- WORK TO BE COMPLETED:
If a line of the listing contains the string "root", return that line.

------------------------

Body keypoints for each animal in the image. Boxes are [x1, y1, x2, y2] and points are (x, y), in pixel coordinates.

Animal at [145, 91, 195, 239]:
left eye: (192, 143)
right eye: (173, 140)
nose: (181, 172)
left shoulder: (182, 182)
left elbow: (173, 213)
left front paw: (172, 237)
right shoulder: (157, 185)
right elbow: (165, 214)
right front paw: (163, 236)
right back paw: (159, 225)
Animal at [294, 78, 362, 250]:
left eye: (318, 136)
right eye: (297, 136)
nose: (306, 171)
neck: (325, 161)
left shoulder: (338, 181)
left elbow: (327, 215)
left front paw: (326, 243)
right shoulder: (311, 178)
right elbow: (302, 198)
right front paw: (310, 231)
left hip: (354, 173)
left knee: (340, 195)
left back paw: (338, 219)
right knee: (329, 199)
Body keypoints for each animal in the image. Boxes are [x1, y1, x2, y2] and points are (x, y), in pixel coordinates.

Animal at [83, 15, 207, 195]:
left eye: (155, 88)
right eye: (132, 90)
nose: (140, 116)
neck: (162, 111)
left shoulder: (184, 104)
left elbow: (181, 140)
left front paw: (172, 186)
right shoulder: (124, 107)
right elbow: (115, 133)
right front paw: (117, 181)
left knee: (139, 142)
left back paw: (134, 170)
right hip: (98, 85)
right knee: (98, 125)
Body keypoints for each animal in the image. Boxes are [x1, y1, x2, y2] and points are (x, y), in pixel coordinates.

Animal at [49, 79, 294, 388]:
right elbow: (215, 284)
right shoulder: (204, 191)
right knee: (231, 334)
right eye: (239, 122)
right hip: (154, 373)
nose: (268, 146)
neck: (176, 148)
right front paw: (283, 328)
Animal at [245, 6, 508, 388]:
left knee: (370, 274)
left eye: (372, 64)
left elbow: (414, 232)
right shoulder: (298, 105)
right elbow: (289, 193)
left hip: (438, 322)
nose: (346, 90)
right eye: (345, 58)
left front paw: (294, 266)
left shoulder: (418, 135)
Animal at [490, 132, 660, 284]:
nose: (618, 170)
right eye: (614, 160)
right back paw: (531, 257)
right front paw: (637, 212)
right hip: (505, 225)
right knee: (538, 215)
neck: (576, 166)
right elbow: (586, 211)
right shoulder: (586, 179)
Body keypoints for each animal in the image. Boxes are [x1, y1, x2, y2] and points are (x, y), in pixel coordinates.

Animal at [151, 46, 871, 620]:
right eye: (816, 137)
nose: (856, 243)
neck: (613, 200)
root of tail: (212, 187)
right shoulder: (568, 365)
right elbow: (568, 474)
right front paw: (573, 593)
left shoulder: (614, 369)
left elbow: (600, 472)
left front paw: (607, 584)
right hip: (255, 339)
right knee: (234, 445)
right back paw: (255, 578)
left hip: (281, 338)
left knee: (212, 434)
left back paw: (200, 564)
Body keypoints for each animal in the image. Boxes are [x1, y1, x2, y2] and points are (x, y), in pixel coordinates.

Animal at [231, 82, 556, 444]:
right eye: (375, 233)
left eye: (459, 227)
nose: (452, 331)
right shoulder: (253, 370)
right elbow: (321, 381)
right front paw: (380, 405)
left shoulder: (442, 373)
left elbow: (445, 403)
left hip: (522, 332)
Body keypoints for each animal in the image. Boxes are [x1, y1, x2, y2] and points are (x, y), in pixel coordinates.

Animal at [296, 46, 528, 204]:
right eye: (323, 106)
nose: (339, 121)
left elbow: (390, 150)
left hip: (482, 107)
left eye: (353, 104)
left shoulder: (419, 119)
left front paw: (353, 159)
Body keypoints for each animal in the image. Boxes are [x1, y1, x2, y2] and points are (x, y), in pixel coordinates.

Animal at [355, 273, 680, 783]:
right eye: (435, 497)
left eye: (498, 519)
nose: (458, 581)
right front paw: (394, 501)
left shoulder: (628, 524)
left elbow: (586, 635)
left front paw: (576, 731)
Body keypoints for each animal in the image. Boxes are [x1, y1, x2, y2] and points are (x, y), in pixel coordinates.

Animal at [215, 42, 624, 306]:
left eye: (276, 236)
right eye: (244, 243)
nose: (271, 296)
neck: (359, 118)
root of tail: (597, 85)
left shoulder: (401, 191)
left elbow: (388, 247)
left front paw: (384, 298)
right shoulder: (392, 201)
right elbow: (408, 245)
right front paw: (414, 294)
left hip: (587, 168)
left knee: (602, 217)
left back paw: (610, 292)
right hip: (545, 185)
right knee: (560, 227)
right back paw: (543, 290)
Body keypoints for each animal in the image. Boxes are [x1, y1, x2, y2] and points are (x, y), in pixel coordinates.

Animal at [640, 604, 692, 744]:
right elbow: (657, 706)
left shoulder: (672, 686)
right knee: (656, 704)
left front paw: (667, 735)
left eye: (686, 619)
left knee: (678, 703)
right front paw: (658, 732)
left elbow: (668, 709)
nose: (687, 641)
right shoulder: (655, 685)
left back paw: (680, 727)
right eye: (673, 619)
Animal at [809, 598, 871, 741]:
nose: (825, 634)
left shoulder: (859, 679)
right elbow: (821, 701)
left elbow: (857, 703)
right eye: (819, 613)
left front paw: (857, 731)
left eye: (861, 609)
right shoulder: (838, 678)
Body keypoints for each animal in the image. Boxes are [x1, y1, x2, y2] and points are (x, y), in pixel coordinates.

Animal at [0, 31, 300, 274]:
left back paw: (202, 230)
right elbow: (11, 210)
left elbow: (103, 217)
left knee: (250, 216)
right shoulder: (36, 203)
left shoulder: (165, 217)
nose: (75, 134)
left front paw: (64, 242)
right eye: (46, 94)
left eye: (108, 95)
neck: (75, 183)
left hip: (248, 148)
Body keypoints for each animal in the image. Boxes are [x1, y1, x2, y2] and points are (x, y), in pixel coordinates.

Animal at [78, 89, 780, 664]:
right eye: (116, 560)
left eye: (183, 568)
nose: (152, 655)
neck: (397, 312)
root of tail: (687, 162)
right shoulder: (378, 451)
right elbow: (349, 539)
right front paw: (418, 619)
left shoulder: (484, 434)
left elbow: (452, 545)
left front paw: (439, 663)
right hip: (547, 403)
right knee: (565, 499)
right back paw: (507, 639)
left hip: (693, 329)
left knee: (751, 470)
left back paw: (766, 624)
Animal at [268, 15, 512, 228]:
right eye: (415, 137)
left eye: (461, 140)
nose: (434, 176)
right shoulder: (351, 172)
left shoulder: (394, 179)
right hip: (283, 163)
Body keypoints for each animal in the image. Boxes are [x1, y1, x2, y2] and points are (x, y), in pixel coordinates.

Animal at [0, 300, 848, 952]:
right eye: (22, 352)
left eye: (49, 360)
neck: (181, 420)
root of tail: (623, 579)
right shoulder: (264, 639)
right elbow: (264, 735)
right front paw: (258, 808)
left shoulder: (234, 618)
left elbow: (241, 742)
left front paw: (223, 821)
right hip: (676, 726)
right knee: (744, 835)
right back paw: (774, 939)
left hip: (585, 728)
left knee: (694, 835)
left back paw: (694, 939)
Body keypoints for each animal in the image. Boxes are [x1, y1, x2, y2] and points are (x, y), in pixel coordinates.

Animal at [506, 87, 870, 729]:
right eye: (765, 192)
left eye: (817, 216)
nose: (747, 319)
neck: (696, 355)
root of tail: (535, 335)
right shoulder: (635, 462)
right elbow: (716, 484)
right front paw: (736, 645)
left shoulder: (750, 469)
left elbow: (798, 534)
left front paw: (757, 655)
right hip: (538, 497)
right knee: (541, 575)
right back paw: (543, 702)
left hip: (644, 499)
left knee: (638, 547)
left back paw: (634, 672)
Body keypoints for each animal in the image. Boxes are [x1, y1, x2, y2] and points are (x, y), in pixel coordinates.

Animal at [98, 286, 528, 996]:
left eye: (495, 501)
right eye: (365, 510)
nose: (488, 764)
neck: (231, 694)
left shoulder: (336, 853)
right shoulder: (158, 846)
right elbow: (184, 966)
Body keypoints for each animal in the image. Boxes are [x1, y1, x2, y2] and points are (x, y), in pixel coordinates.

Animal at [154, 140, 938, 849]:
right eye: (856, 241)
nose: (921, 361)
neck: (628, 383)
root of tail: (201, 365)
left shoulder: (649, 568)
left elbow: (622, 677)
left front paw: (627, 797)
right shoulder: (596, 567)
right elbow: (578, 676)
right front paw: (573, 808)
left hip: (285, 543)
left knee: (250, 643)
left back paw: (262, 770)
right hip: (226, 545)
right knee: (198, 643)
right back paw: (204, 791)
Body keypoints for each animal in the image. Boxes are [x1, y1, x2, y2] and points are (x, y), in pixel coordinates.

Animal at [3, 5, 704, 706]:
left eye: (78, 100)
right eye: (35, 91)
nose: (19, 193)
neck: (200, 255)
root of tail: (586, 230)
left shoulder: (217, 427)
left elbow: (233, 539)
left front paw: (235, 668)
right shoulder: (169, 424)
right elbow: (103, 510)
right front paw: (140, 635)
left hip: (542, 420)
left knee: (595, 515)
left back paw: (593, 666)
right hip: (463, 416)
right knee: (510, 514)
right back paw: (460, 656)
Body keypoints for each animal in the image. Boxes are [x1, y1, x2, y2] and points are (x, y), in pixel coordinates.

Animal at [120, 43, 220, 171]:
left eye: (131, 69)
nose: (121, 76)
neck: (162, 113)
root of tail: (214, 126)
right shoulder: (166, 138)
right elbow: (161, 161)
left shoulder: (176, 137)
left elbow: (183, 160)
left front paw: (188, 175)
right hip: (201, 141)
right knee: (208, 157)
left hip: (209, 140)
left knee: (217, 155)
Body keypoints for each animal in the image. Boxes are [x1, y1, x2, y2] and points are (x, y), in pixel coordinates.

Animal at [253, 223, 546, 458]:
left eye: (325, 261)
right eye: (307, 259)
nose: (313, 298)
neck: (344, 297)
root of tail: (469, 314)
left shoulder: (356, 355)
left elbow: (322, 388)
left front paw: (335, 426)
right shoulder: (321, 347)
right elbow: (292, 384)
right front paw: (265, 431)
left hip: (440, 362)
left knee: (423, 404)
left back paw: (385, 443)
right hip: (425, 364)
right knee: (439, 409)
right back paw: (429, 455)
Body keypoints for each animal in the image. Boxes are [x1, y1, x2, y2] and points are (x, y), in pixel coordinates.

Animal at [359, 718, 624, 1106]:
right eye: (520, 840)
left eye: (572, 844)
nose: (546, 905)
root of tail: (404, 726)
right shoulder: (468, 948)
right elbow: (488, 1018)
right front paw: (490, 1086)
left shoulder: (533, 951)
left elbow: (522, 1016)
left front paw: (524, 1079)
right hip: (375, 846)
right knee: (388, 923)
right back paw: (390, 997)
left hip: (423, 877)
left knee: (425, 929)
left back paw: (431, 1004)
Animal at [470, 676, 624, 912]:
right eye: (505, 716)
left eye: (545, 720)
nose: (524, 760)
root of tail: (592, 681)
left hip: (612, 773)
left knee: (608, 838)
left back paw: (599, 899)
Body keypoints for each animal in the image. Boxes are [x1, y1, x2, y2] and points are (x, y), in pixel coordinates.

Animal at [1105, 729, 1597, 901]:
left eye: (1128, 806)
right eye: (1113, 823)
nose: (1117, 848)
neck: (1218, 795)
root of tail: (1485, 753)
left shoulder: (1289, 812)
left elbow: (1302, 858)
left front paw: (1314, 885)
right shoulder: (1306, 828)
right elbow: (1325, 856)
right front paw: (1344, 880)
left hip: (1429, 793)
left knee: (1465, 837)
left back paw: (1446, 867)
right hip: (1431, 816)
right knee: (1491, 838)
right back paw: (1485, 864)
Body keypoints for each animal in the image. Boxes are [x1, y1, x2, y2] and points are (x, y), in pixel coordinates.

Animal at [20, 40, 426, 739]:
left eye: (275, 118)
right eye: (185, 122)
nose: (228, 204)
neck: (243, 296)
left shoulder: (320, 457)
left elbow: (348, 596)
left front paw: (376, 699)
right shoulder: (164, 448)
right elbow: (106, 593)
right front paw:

------------------------

- RESPONSE:
root of tail: (212, 187)
root of tail: (597, 85)
root of tail: (687, 162)
root of tail: (623, 579)
root of tail: (535, 335)
root of tail: (201, 365)
root of tail: (586, 230)
root of tail: (214, 126)
root of tail: (469, 314)
root of tail: (404, 726)
root of tail: (592, 681)
root of tail: (1485, 753)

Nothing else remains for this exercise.